Sascha Schneider hat ähnliche Erfahrungen gemacht. Er ist Vizevorsitzender des Landesschüler-Ausschusses: „Jedes Jahr kommt diese Diskussion wieder.“ Thilo Panzerbieter, Geschäftsführer der German Toilet Organization (GTO), eines Berliner Entwicklungshilfevereins, berichtet von Anrufen aus Schulen im Bundesgebiet, die sich Hilfe bei ihrem anrüchigen Problem erhoffen. Dabei ist die GTO 2005 gegründet worden, weil weltweit 2,6 Milliarden Menschen keine WCs haben. In Indien, den Philippinen, Sambia und Sri Lanka hilft die GTO beim Toilettenbau.

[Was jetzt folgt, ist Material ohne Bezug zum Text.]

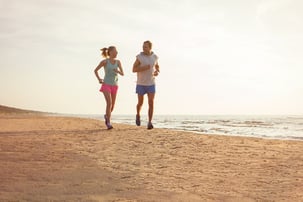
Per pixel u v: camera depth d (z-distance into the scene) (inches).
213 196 136.5
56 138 304.0
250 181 161.8
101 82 389.1
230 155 231.1
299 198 135.3
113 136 323.9
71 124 489.4
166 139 305.4
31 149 241.4
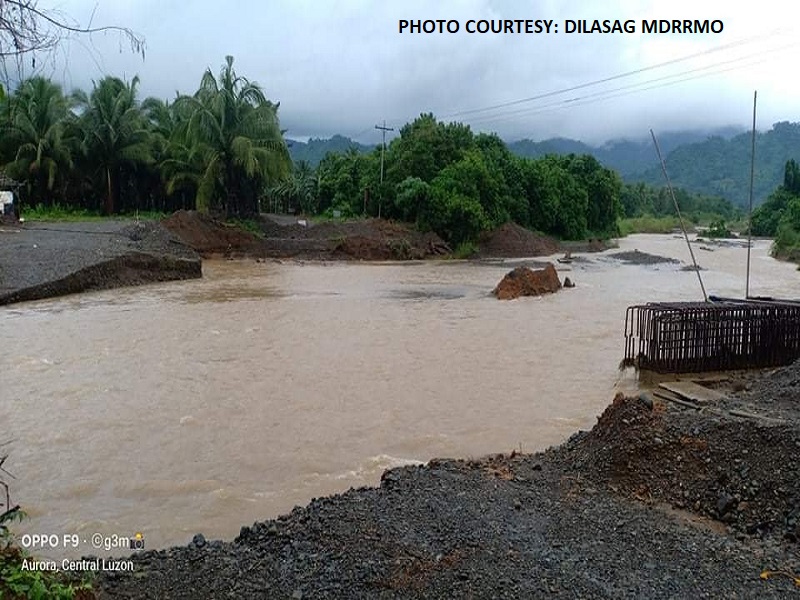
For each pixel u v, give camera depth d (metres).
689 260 51.56
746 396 11.47
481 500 7.09
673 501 7.40
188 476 9.16
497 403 12.74
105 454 9.94
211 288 29.67
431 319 22.38
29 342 17.66
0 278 25.33
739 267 46.47
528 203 63.72
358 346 17.84
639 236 95.19
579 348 17.89
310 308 24.31
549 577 5.42
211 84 48.28
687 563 5.81
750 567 5.77
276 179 50.56
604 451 8.20
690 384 13.21
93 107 53.16
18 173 49.91
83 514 8.03
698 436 8.09
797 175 88.88
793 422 8.24
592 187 77.25
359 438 10.72
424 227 51.81
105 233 36.06
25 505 8.23
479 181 55.19
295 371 14.98
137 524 7.79
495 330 20.44
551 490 7.61
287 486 8.87
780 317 14.98
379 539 6.02
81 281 27.12
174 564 5.74
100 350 16.83
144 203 62.09
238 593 5.20
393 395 13.16
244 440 10.56
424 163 55.62
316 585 5.29
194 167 53.00
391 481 7.75
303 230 49.22
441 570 5.48
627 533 6.42
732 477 7.43
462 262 47.03
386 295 28.34
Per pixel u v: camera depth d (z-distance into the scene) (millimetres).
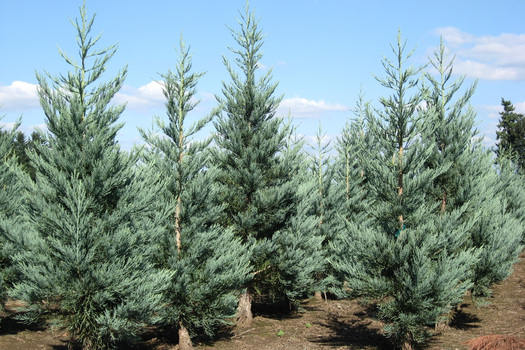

Bei Schulbesuchen hat das GTO-Team herausgefunden, dass viele Schultoiletten in beklagenswertem Zustand sind. Sie haben 290 Schüler aus zwölf Berliner Sekundarschulen nach ihren Schultoiletten befragt: Elf Prozent der Kinder gehen nie auf die Toilette, 64 Prozent „nur im Notfall“. Drei Viertel der Kinder finden ihre Schultoilette nicht sauber genug. Mehr als die Hälfte beklagt, dass es nie oder nur selten Seife gibt. „So können sich Infektionen ungebremst verbreiten“, sagt Panzerbieter. Toilettenpapier fehlt genauso oft. In vielen Schulen ist das eine Reaktion auf den Vandalismus. Bernd Meier, der in der Max-Taut-Berufsschule die Ausbildung der Sanitär-, Heizungs- und Klimainstallateure leitet, berichtet von überlaufenden Toiletten, die mit Papier verstopft worden sind. Dennoch findet Panzerbieter, dass „90 Prozent der Kinder dafür bestraft werden, wenn man ihnen Papier und Seife wegnimmt“. Fast 60 Prozent der Kinder fühlen sich in ihren Toiletten übrigens nicht sicher. Es fehlen Trennwände bei den Urinalen, und oft lassen sich Türen nicht abschließen.

Damit sich zumindest ein bisschen etwas ändert, veranstaltet die GTO mit Sponsorenhilfe einen Wettbewerb. Bis März können sich Schulen bewerben. Der Preis: eine Toilettensanierung. Übrigens hat die GTO ihren Wettbewerb in einem Klassenzimmer der Max-Taut-Schule präsentiert. Statt Stühlen standen schwere weiße Toiletten vor den Tischen.